● **What you will do**:
Beneath this task are records; print exactly the stretch of them from the line with "adopted by the" through the line with "by directors may", both ends included.

┏━━

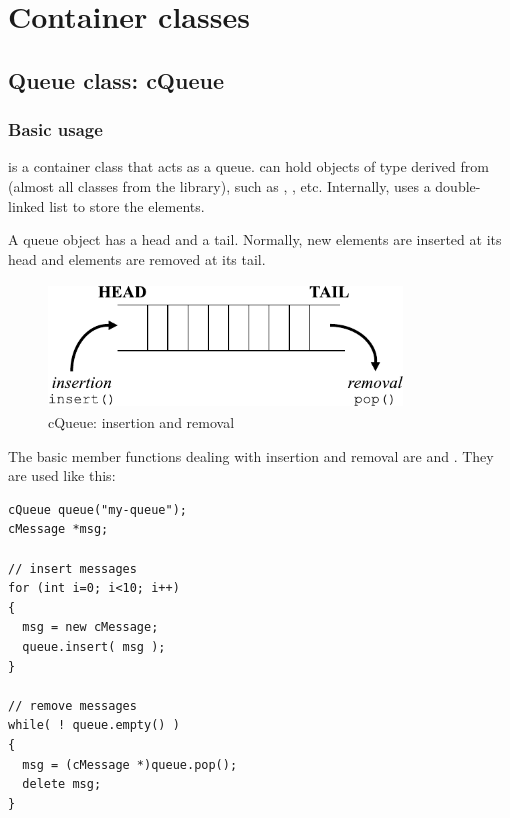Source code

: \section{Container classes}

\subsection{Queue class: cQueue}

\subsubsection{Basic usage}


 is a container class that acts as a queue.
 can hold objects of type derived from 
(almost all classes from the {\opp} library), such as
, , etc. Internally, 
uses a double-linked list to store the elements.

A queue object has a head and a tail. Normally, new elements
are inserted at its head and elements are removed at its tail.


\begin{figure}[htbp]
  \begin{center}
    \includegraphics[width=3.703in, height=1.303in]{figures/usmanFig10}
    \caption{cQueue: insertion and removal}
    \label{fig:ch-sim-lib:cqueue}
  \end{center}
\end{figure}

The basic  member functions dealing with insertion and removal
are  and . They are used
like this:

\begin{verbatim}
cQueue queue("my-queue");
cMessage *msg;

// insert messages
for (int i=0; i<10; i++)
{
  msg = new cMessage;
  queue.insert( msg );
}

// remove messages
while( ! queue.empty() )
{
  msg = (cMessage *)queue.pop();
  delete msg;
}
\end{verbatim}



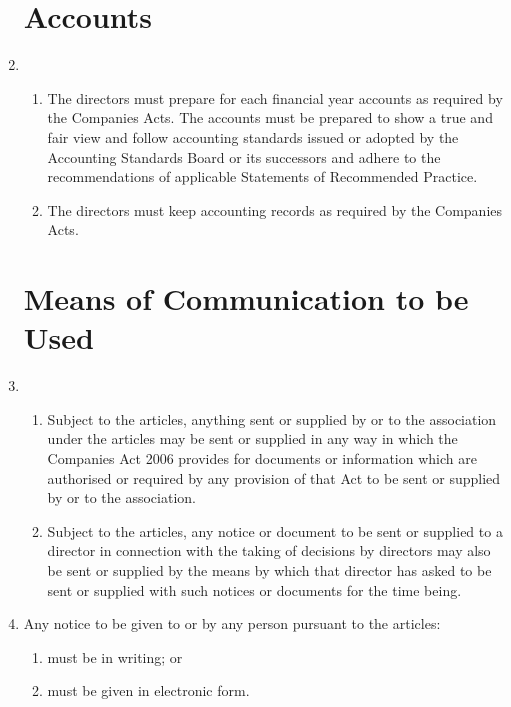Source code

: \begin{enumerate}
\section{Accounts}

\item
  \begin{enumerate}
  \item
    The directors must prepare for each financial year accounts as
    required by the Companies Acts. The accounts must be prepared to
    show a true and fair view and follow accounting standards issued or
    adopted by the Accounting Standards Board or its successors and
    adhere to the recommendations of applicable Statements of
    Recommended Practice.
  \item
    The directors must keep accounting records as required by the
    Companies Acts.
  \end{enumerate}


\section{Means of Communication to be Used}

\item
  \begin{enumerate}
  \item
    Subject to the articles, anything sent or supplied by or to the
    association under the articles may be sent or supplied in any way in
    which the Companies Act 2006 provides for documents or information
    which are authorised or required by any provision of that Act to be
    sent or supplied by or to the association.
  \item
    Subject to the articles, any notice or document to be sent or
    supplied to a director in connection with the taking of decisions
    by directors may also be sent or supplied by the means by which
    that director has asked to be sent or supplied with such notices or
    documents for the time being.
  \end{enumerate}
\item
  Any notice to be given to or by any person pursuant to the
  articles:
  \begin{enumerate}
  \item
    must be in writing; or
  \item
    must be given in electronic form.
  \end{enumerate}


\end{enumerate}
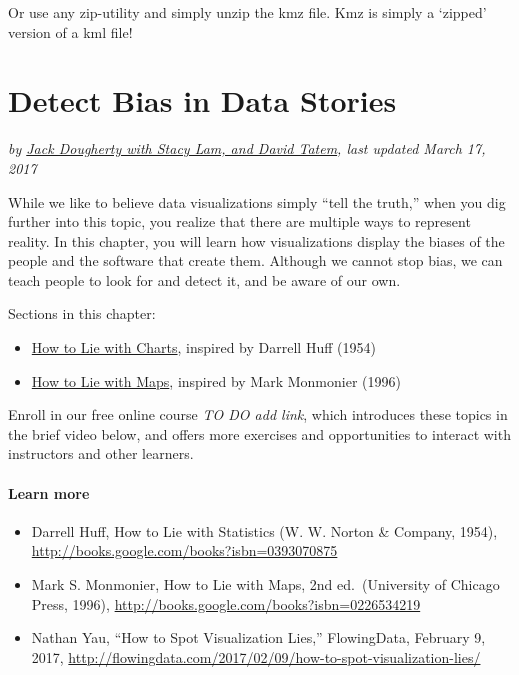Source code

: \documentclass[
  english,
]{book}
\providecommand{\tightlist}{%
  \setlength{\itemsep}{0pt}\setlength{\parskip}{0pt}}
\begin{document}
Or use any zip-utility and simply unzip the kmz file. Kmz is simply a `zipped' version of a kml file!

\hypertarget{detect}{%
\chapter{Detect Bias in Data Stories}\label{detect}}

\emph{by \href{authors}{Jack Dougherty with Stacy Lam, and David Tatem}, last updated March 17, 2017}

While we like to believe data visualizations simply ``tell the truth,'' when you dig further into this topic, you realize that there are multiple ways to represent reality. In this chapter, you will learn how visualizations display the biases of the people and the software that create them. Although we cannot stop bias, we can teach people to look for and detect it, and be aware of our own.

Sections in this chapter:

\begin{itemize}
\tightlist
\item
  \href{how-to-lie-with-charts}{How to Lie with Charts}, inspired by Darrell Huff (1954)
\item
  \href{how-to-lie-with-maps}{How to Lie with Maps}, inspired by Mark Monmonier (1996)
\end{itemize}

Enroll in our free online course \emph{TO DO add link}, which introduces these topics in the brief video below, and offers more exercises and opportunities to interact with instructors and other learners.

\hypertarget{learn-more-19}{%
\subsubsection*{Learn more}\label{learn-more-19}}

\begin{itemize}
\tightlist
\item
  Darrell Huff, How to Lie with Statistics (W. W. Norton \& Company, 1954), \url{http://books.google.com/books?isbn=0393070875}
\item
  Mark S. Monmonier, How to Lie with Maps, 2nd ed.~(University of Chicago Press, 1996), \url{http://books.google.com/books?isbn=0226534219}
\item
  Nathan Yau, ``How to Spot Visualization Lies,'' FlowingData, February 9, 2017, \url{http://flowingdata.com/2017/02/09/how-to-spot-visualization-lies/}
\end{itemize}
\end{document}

┗━━
┏━━

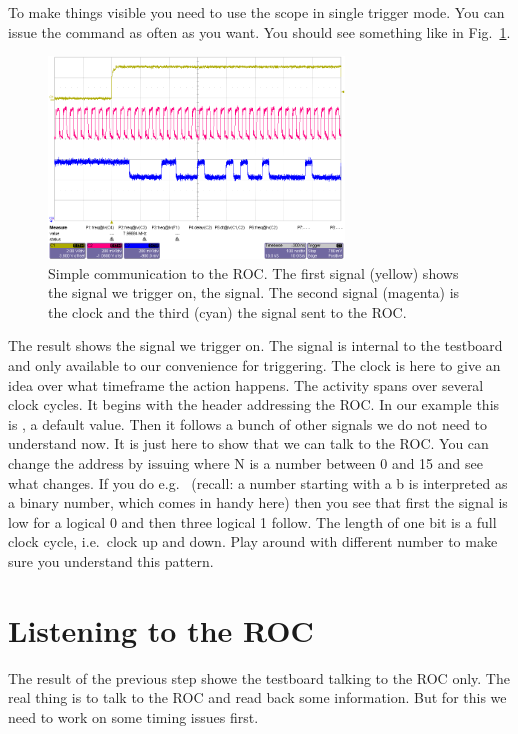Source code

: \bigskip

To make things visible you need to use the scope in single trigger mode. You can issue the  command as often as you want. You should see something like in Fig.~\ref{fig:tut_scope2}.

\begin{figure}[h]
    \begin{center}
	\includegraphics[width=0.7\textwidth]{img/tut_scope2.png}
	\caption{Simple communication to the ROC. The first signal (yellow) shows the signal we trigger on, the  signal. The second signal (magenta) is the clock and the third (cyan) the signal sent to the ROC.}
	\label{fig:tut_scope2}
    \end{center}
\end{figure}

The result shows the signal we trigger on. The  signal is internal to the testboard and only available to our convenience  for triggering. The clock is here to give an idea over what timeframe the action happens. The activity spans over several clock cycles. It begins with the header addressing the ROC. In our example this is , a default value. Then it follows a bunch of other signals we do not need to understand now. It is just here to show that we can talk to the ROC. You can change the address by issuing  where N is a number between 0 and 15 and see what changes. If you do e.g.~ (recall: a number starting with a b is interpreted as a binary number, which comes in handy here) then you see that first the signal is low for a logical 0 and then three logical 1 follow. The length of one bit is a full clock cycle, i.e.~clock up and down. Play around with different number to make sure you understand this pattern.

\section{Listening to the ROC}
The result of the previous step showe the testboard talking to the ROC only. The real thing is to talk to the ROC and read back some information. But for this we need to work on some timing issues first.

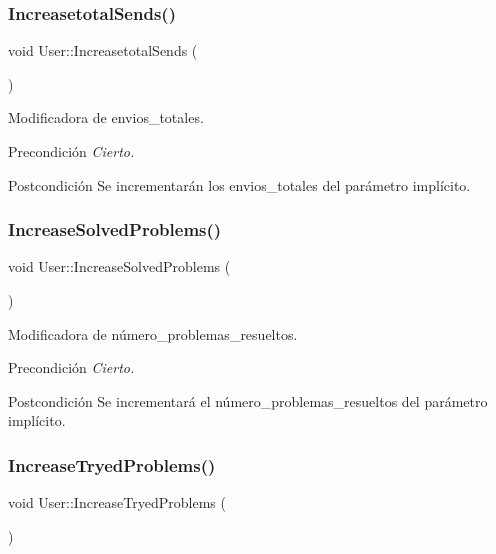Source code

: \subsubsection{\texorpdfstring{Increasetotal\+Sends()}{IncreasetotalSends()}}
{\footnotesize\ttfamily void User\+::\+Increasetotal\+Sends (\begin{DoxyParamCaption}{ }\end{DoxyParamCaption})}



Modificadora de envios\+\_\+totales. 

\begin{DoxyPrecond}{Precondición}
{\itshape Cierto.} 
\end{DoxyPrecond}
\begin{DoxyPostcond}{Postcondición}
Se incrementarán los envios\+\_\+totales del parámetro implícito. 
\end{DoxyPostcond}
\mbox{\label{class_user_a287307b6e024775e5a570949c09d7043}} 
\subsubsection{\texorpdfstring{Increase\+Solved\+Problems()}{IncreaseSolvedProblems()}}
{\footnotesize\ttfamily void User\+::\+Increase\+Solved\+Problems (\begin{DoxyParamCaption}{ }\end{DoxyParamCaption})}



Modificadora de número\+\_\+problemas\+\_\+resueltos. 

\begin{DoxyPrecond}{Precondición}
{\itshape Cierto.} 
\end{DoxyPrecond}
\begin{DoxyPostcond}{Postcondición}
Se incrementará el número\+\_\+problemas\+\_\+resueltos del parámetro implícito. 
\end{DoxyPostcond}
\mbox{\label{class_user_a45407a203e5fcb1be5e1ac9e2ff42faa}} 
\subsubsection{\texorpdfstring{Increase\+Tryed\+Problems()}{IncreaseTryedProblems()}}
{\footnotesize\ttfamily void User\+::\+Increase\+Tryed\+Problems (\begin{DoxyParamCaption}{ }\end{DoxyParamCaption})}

┗━━

● **Reply**:
    adopted by the Accounting Standards Board or its successors and
    adhere to the recommendations of applicable Statements of
    Recommended Practice.
  \item
    The directors must keep accounting records as required by the
    Companies Acts.
  \end{enumerate}


\section{Means of Communication to be Used}

\item
  \begin{enumerate}
  \item
    Subject to the articles, anything sent or supplied by or to the
    association under the articles may be sent or supplied in any way in
    which the Companies Act 2006 provides for documents or information
    which are authorised or required by any provision of that Act to be
    sent or supplied by or to the association.
  \item
    Subject to the articles, any notice or document to be sent or
    supplied to a director in connection with the taking of decisions
    by directors may also be sent or supplied by the means by which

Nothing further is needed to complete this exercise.